Your organization doesn’t have to be a major museum, hospital or university to have a planned giving program. And a development officer doesn’t need to be an accountant or lawyer to seek planned gifts. Approximately two thirds of all planned gifts come in the form of bequests. And the more complicated charitable remainder trusts are generally established by the donor’s attorney. So you needn’t be afraid to promote legacy gifts. Don’t miss this tremendous opportunity to secure significant contributions. Here are a few options you can suggest to donors:
The donor’s attorney will draw up the will. What you need to know is that a bequest can take a few different forms. The donor can bequeath the entire estate, a percentage of the estate, a specific asset, or the remainder of the estate after all other provisions are satisfied.

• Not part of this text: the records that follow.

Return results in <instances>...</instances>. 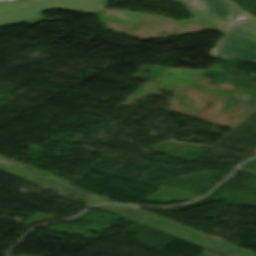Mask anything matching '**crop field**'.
<instances>
[{
    "instance_id": "crop-field-2",
    "label": "crop field",
    "mask_w": 256,
    "mask_h": 256,
    "mask_svg": "<svg viewBox=\"0 0 256 256\" xmlns=\"http://www.w3.org/2000/svg\"><path fill=\"white\" fill-rule=\"evenodd\" d=\"M110 0H6L0 1V25L43 17L48 8L97 14Z\"/></svg>"
},
{
    "instance_id": "crop-field-1",
    "label": "crop field",
    "mask_w": 256,
    "mask_h": 256,
    "mask_svg": "<svg viewBox=\"0 0 256 256\" xmlns=\"http://www.w3.org/2000/svg\"><path fill=\"white\" fill-rule=\"evenodd\" d=\"M194 1L196 7L221 25L218 31L224 34L211 50L212 57L256 61V18L231 0ZM234 16L242 21H232Z\"/></svg>"
}]
</instances>
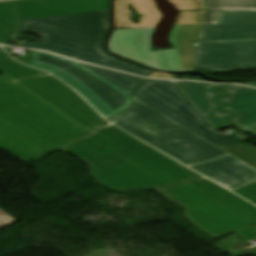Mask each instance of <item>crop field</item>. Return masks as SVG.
I'll return each mask as SVG.
<instances>
[{
    "mask_svg": "<svg viewBox=\"0 0 256 256\" xmlns=\"http://www.w3.org/2000/svg\"><path fill=\"white\" fill-rule=\"evenodd\" d=\"M153 27L115 30L109 50L156 68L149 50ZM175 63L185 70H256V11H219L217 25L178 26Z\"/></svg>",
    "mask_w": 256,
    "mask_h": 256,
    "instance_id": "obj_1",
    "label": "crop field"
},
{
    "mask_svg": "<svg viewBox=\"0 0 256 256\" xmlns=\"http://www.w3.org/2000/svg\"><path fill=\"white\" fill-rule=\"evenodd\" d=\"M91 132L62 149L84 159L93 177L115 191L156 189L201 177L105 120Z\"/></svg>",
    "mask_w": 256,
    "mask_h": 256,
    "instance_id": "obj_2",
    "label": "crop field"
},
{
    "mask_svg": "<svg viewBox=\"0 0 256 256\" xmlns=\"http://www.w3.org/2000/svg\"><path fill=\"white\" fill-rule=\"evenodd\" d=\"M87 134L89 132L9 77H0L2 149L26 161Z\"/></svg>",
    "mask_w": 256,
    "mask_h": 256,
    "instance_id": "obj_3",
    "label": "crop field"
},
{
    "mask_svg": "<svg viewBox=\"0 0 256 256\" xmlns=\"http://www.w3.org/2000/svg\"><path fill=\"white\" fill-rule=\"evenodd\" d=\"M108 10L83 14L27 20L21 22L18 32L42 34L40 43L24 42L19 47L48 50L75 60L105 66L147 77L151 71L112 58L101 48L102 38L108 31ZM13 37V36H12Z\"/></svg>",
    "mask_w": 256,
    "mask_h": 256,
    "instance_id": "obj_4",
    "label": "crop field"
},
{
    "mask_svg": "<svg viewBox=\"0 0 256 256\" xmlns=\"http://www.w3.org/2000/svg\"><path fill=\"white\" fill-rule=\"evenodd\" d=\"M133 123L169 143L157 149L231 191L256 181L255 169L162 113Z\"/></svg>",
    "mask_w": 256,
    "mask_h": 256,
    "instance_id": "obj_5",
    "label": "crop field"
},
{
    "mask_svg": "<svg viewBox=\"0 0 256 256\" xmlns=\"http://www.w3.org/2000/svg\"><path fill=\"white\" fill-rule=\"evenodd\" d=\"M156 190L183 205L188 219L214 238L256 225L255 206L203 177Z\"/></svg>",
    "mask_w": 256,
    "mask_h": 256,
    "instance_id": "obj_6",
    "label": "crop field"
},
{
    "mask_svg": "<svg viewBox=\"0 0 256 256\" xmlns=\"http://www.w3.org/2000/svg\"><path fill=\"white\" fill-rule=\"evenodd\" d=\"M29 56L14 57L31 67L47 70L67 82L105 118L126 109L132 99L129 93L100 77L78 62L59 56L28 50Z\"/></svg>",
    "mask_w": 256,
    "mask_h": 256,
    "instance_id": "obj_7",
    "label": "crop field"
},
{
    "mask_svg": "<svg viewBox=\"0 0 256 256\" xmlns=\"http://www.w3.org/2000/svg\"><path fill=\"white\" fill-rule=\"evenodd\" d=\"M0 71L87 131L103 120L82 98L46 72L24 66L0 48Z\"/></svg>",
    "mask_w": 256,
    "mask_h": 256,
    "instance_id": "obj_8",
    "label": "crop field"
},
{
    "mask_svg": "<svg viewBox=\"0 0 256 256\" xmlns=\"http://www.w3.org/2000/svg\"><path fill=\"white\" fill-rule=\"evenodd\" d=\"M132 95L218 147L248 140L242 133L224 137L217 134L173 81L146 79Z\"/></svg>",
    "mask_w": 256,
    "mask_h": 256,
    "instance_id": "obj_9",
    "label": "crop field"
},
{
    "mask_svg": "<svg viewBox=\"0 0 256 256\" xmlns=\"http://www.w3.org/2000/svg\"><path fill=\"white\" fill-rule=\"evenodd\" d=\"M109 9V0H20L0 3V44L9 45L22 20Z\"/></svg>",
    "mask_w": 256,
    "mask_h": 256,
    "instance_id": "obj_10",
    "label": "crop field"
},
{
    "mask_svg": "<svg viewBox=\"0 0 256 256\" xmlns=\"http://www.w3.org/2000/svg\"><path fill=\"white\" fill-rule=\"evenodd\" d=\"M180 88L191 98L194 104L204 114V116L216 127L217 130L231 128L227 117L231 115L225 111L219 110L220 104L216 98L223 95L221 90H216V86L187 81H176ZM189 98V99H190Z\"/></svg>",
    "mask_w": 256,
    "mask_h": 256,
    "instance_id": "obj_11",
    "label": "crop field"
},
{
    "mask_svg": "<svg viewBox=\"0 0 256 256\" xmlns=\"http://www.w3.org/2000/svg\"><path fill=\"white\" fill-rule=\"evenodd\" d=\"M224 90L228 95L220 100L225 102L223 110L236 115L231 122L236 126L256 122V89L226 85Z\"/></svg>",
    "mask_w": 256,
    "mask_h": 256,
    "instance_id": "obj_12",
    "label": "crop field"
},
{
    "mask_svg": "<svg viewBox=\"0 0 256 256\" xmlns=\"http://www.w3.org/2000/svg\"><path fill=\"white\" fill-rule=\"evenodd\" d=\"M130 13H138V15L142 14L144 17L141 18V22L139 24H135L129 20L132 15L121 16V14ZM159 16L160 13L153 5L114 9L116 28L155 26Z\"/></svg>",
    "mask_w": 256,
    "mask_h": 256,
    "instance_id": "obj_13",
    "label": "crop field"
},
{
    "mask_svg": "<svg viewBox=\"0 0 256 256\" xmlns=\"http://www.w3.org/2000/svg\"><path fill=\"white\" fill-rule=\"evenodd\" d=\"M203 24H216L218 10H256V0H206Z\"/></svg>",
    "mask_w": 256,
    "mask_h": 256,
    "instance_id": "obj_14",
    "label": "crop field"
},
{
    "mask_svg": "<svg viewBox=\"0 0 256 256\" xmlns=\"http://www.w3.org/2000/svg\"><path fill=\"white\" fill-rule=\"evenodd\" d=\"M134 103L130 106L129 109L125 110L121 114L114 116L108 119L111 123L120 126L123 124H127L157 113H160L156 109L152 108L151 106L145 104L144 102L140 101L139 99L133 96Z\"/></svg>",
    "mask_w": 256,
    "mask_h": 256,
    "instance_id": "obj_15",
    "label": "crop field"
},
{
    "mask_svg": "<svg viewBox=\"0 0 256 256\" xmlns=\"http://www.w3.org/2000/svg\"><path fill=\"white\" fill-rule=\"evenodd\" d=\"M82 65L95 71L103 78L109 80L110 82L114 83L115 85L129 92L130 94L144 80V78L127 75V74L116 72V71L106 70V69L88 66L84 64Z\"/></svg>",
    "mask_w": 256,
    "mask_h": 256,
    "instance_id": "obj_16",
    "label": "crop field"
},
{
    "mask_svg": "<svg viewBox=\"0 0 256 256\" xmlns=\"http://www.w3.org/2000/svg\"><path fill=\"white\" fill-rule=\"evenodd\" d=\"M222 150L256 169V148L241 143L221 147Z\"/></svg>",
    "mask_w": 256,
    "mask_h": 256,
    "instance_id": "obj_17",
    "label": "crop field"
},
{
    "mask_svg": "<svg viewBox=\"0 0 256 256\" xmlns=\"http://www.w3.org/2000/svg\"><path fill=\"white\" fill-rule=\"evenodd\" d=\"M120 128L124 129L125 131L131 133L132 135L140 138L141 140L147 142L154 147L167 144L166 142L162 141L161 139L155 137L154 135L146 132L145 130L139 128L132 123L120 126Z\"/></svg>",
    "mask_w": 256,
    "mask_h": 256,
    "instance_id": "obj_18",
    "label": "crop field"
},
{
    "mask_svg": "<svg viewBox=\"0 0 256 256\" xmlns=\"http://www.w3.org/2000/svg\"><path fill=\"white\" fill-rule=\"evenodd\" d=\"M205 10L182 11L178 17L177 25L202 24Z\"/></svg>",
    "mask_w": 256,
    "mask_h": 256,
    "instance_id": "obj_19",
    "label": "crop field"
},
{
    "mask_svg": "<svg viewBox=\"0 0 256 256\" xmlns=\"http://www.w3.org/2000/svg\"><path fill=\"white\" fill-rule=\"evenodd\" d=\"M179 10L205 9L204 1L175 3Z\"/></svg>",
    "mask_w": 256,
    "mask_h": 256,
    "instance_id": "obj_20",
    "label": "crop field"
},
{
    "mask_svg": "<svg viewBox=\"0 0 256 256\" xmlns=\"http://www.w3.org/2000/svg\"><path fill=\"white\" fill-rule=\"evenodd\" d=\"M16 222L10 215L0 209V228Z\"/></svg>",
    "mask_w": 256,
    "mask_h": 256,
    "instance_id": "obj_21",
    "label": "crop field"
},
{
    "mask_svg": "<svg viewBox=\"0 0 256 256\" xmlns=\"http://www.w3.org/2000/svg\"><path fill=\"white\" fill-rule=\"evenodd\" d=\"M236 233L249 239V240L255 239L256 238V226L236 232Z\"/></svg>",
    "mask_w": 256,
    "mask_h": 256,
    "instance_id": "obj_22",
    "label": "crop field"
},
{
    "mask_svg": "<svg viewBox=\"0 0 256 256\" xmlns=\"http://www.w3.org/2000/svg\"><path fill=\"white\" fill-rule=\"evenodd\" d=\"M237 128L241 129L244 132L256 135V123L238 126Z\"/></svg>",
    "mask_w": 256,
    "mask_h": 256,
    "instance_id": "obj_23",
    "label": "crop field"
},
{
    "mask_svg": "<svg viewBox=\"0 0 256 256\" xmlns=\"http://www.w3.org/2000/svg\"><path fill=\"white\" fill-rule=\"evenodd\" d=\"M150 77L153 78H165V79H171V77L169 76V74H165V73H158L155 72L154 74H152Z\"/></svg>",
    "mask_w": 256,
    "mask_h": 256,
    "instance_id": "obj_24",
    "label": "crop field"
},
{
    "mask_svg": "<svg viewBox=\"0 0 256 256\" xmlns=\"http://www.w3.org/2000/svg\"><path fill=\"white\" fill-rule=\"evenodd\" d=\"M247 85L256 87V82H253V83H247Z\"/></svg>",
    "mask_w": 256,
    "mask_h": 256,
    "instance_id": "obj_25",
    "label": "crop field"
},
{
    "mask_svg": "<svg viewBox=\"0 0 256 256\" xmlns=\"http://www.w3.org/2000/svg\"><path fill=\"white\" fill-rule=\"evenodd\" d=\"M3 1H12V0H0V2H3Z\"/></svg>",
    "mask_w": 256,
    "mask_h": 256,
    "instance_id": "obj_26",
    "label": "crop field"
}]
</instances>
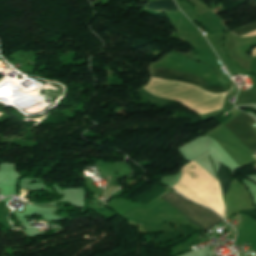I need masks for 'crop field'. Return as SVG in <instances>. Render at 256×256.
I'll return each instance as SVG.
<instances>
[{
  "instance_id": "11",
  "label": "crop field",
  "mask_w": 256,
  "mask_h": 256,
  "mask_svg": "<svg viewBox=\"0 0 256 256\" xmlns=\"http://www.w3.org/2000/svg\"><path fill=\"white\" fill-rule=\"evenodd\" d=\"M246 1H249V0H246Z\"/></svg>"
},
{
  "instance_id": "9",
  "label": "crop field",
  "mask_w": 256,
  "mask_h": 256,
  "mask_svg": "<svg viewBox=\"0 0 256 256\" xmlns=\"http://www.w3.org/2000/svg\"><path fill=\"white\" fill-rule=\"evenodd\" d=\"M250 2H252V3L256 4V0H252V1H250Z\"/></svg>"
},
{
  "instance_id": "6",
  "label": "crop field",
  "mask_w": 256,
  "mask_h": 256,
  "mask_svg": "<svg viewBox=\"0 0 256 256\" xmlns=\"http://www.w3.org/2000/svg\"><path fill=\"white\" fill-rule=\"evenodd\" d=\"M253 30H256V23L250 24V25H248V26H246V27H243V28L234 30V31H232V32L235 33V34H237V35H239V36H241V35H243V34H246V33H248V32H251V31H253Z\"/></svg>"
},
{
  "instance_id": "8",
  "label": "crop field",
  "mask_w": 256,
  "mask_h": 256,
  "mask_svg": "<svg viewBox=\"0 0 256 256\" xmlns=\"http://www.w3.org/2000/svg\"><path fill=\"white\" fill-rule=\"evenodd\" d=\"M100 194H101V190H100L99 194H98V195H96V196H97V197H99V196H100ZM99 201L101 202V200H99ZM97 202H98V201H97ZM97 202H96V203H97Z\"/></svg>"
},
{
  "instance_id": "7",
  "label": "crop field",
  "mask_w": 256,
  "mask_h": 256,
  "mask_svg": "<svg viewBox=\"0 0 256 256\" xmlns=\"http://www.w3.org/2000/svg\"><path fill=\"white\" fill-rule=\"evenodd\" d=\"M116 188H118V186H109V187L106 189V192L104 193V197H103V198H106V196H107L110 192L114 191Z\"/></svg>"
},
{
  "instance_id": "5",
  "label": "crop field",
  "mask_w": 256,
  "mask_h": 256,
  "mask_svg": "<svg viewBox=\"0 0 256 256\" xmlns=\"http://www.w3.org/2000/svg\"><path fill=\"white\" fill-rule=\"evenodd\" d=\"M217 175H218V177L220 179V184H221V187H222V190H223V196H225L226 193L229 190V187H230L231 177L227 173L225 168H223L221 165L219 167Z\"/></svg>"
},
{
  "instance_id": "2",
  "label": "crop field",
  "mask_w": 256,
  "mask_h": 256,
  "mask_svg": "<svg viewBox=\"0 0 256 256\" xmlns=\"http://www.w3.org/2000/svg\"><path fill=\"white\" fill-rule=\"evenodd\" d=\"M255 120L243 113L237 118L233 119L224 125L230 132H232L245 146H247L253 153L256 152V133L250 125H253Z\"/></svg>"
},
{
  "instance_id": "10",
  "label": "crop field",
  "mask_w": 256,
  "mask_h": 256,
  "mask_svg": "<svg viewBox=\"0 0 256 256\" xmlns=\"http://www.w3.org/2000/svg\"><path fill=\"white\" fill-rule=\"evenodd\" d=\"M246 256H251V254H249V255H246Z\"/></svg>"
},
{
  "instance_id": "1",
  "label": "crop field",
  "mask_w": 256,
  "mask_h": 256,
  "mask_svg": "<svg viewBox=\"0 0 256 256\" xmlns=\"http://www.w3.org/2000/svg\"><path fill=\"white\" fill-rule=\"evenodd\" d=\"M161 198L172 205L192 223L198 225L202 230L212 228L224 221L211 210L196 206L176 193H166Z\"/></svg>"
},
{
  "instance_id": "4",
  "label": "crop field",
  "mask_w": 256,
  "mask_h": 256,
  "mask_svg": "<svg viewBox=\"0 0 256 256\" xmlns=\"http://www.w3.org/2000/svg\"><path fill=\"white\" fill-rule=\"evenodd\" d=\"M145 9L155 10L158 12L166 10H178L173 0H157L148 3Z\"/></svg>"
},
{
  "instance_id": "3",
  "label": "crop field",
  "mask_w": 256,
  "mask_h": 256,
  "mask_svg": "<svg viewBox=\"0 0 256 256\" xmlns=\"http://www.w3.org/2000/svg\"><path fill=\"white\" fill-rule=\"evenodd\" d=\"M150 75L158 78L187 82L195 84L197 87L207 90L211 93H219L224 91L223 88L208 86L203 80L190 74L163 69V68H150Z\"/></svg>"
}]
</instances>
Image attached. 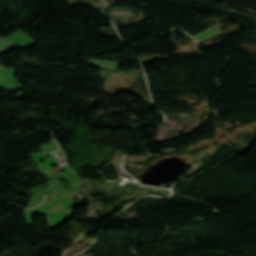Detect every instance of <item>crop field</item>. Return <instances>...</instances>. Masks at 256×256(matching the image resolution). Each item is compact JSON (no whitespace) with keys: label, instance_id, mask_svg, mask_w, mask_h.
Wrapping results in <instances>:
<instances>
[{"label":"crop field","instance_id":"8a807250","mask_svg":"<svg viewBox=\"0 0 256 256\" xmlns=\"http://www.w3.org/2000/svg\"><path fill=\"white\" fill-rule=\"evenodd\" d=\"M43 153V152H42ZM45 154V153H44Z\"/></svg>","mask_w":256,"mask_h":256}]
</instances>
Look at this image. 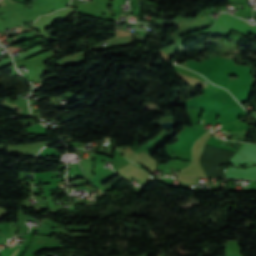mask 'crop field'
<instances>
[{
  "mask_svg": "<svg viewBox=\"0 0 256 256\" xmlns=\"http://www.w3.org/2000/svg\"><path fill=\"white\" fill-rule=\"evenodd\" d=\"M21 250H22V249H21ZM17 251H18V248H17L16 251L12 254V256H14ZM19 251H20V249H19ZM19 251H18V252H19ZM18 252H17V253H18ZM17 253H16V255H17ZM16 255H15V256H16Z\"/></svg>",
  "mask_w": 256,
  "mask_h": 256,
  "instance_id": "1",
  "label": "crop field"
}]
</instances>
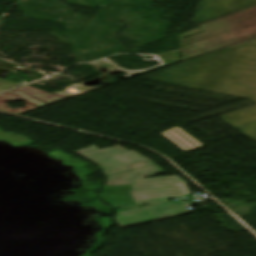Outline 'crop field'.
I'll use <instances>...</instances> for the list:
<instances>
[{"label": "crop field", "mask_w": 256, "mask_h": 256, "mask_svg": "<svg viewBox=\"0 0 256 256\" xmlns=\"http://www.w3.org/2000/svg\"><path fill=\"white\" fill-rule=\"evenodd\" d=\"M0 86H1V87L9 88V87H12V86H16V84H12V83H7V82H2V81H0Z\"/></svg>", "instance_id": "f4fd0767"}, {"label": "crop field", "mask_w": 256, "mask_h": 256, "mask_svg": "<svg viewBox=\"0 0 256 256\" xmlns=\"http://www.w3.org/2000/svg\"><path fill=\"white\" fill-rule=\"evenodd\" d=\"M9 100H25L26 101V108L8 110V112L20 114V113L41 107L49 103L63 100V99L60 97L50 95L46 92H43L41 90H38L36 88H33L27 85L17 90L0 94V105L6 106L4 104V101H9ZM6 109L8 108L0 106V110L5 111Z\"/></svg>", "instance_id": "412701ff"}, {"label": "crop field", "mask_w": 256, "mask_h": 256, "mask_svg": "<svg viewBox=\"0 0 256 256\" xmlns=\"http://www.w3.org/2000/svg\"><path fill=\"white\" fill-rule=\"evenodd\" d=\"M191 206L188 202L182 200L164 203L160 205L138 208L115 215L119 227H129L133 225L148 223L166 218L190 214L185 207Z\"/></svg>", "instance_id": "34b2d1b8"}, {"label": "crop field", "mask_w": 256, "mask_h": 256, "mask_svg": "<svg viewBox=\"0 0 256 256\" xmlns=\"http://www.w3.org/2000/svg\"><path fill=\"white\" fill-rule=\"evenodd\" d=\"M120 146L103 150L92 146L74 152L96 163L107 179L144 178L163 173L150 159Z\"/></svg>", "instance_id": "8a807250"}, {"label": "crop field", "mask_w": 256, "mask_h": 256, "mask_svg": "<svg viewBox=\"0 0 256 256\" xmlns=\"http://www.w3.org/2000/svg\"><path fill=\"white\" fill-rule=\"evenodd\" d=\"M131 184L130 192L136 205L165 202L167 198L190 195L186 182L175 176L132 179L107 180L105 186ZM192 195V194H191Z\"/></svg>", "instance_id": "ac0d7876"}, {"label": "crop field", "mask_w": 256, "mask_h": 256, "mask_svg": "<svg viewBox=\"0 0 256 256\" xmlns=\"http://www.w3.org/2000/svg\"><path fill=\"white\" fill-rule=\"evenodd\" d=\"M3 89H6V88H1V87H0V90H3Z\"/></svg>", "instance_id": "dd49c442"}, {"label": "crop field", "mask_w": 256, "mask_h": 256, "mask_svg": "<svg viewBox=\"0 0 256 256\" xmlns=\"http://www.w3.org/2000/svg\"><path fill=\"white\" fill-rule=\"evenodd\" d=\"M0 80H2V79H0ZM2 81H6V80H2ZM7 82H9V81H7Z\"/></svg>", "instance_id": "e52e79f7"}]
</instances>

The donor can designate your organization as the beneficiary of a financial account, retirement plan, or insurance policy.
It’s a simple matter for a donor to transfer stocks to your institution. All you need to do is to establish a brokerage account into which the donor can make the transfer.
Life Income Gifts
If you’ll take the time to learn the basic attributes of the various options, you can even promote trusts. You only need to be able to discuss the primary characteristics of the basic types. Just be sure that the donor seeks the assistance of a qualified attorney in setting one up.
It doesn’t matter whether your organization is a community college, a human service organization or a small museum; it can promote and accept planned gifts. And you don’t need to be an expert on all of the legal and tax implications. (You shouldn’t be offering legal or tax advice anyway.) Just make an effort to learn the basics, so that you can discuss the options intelligently.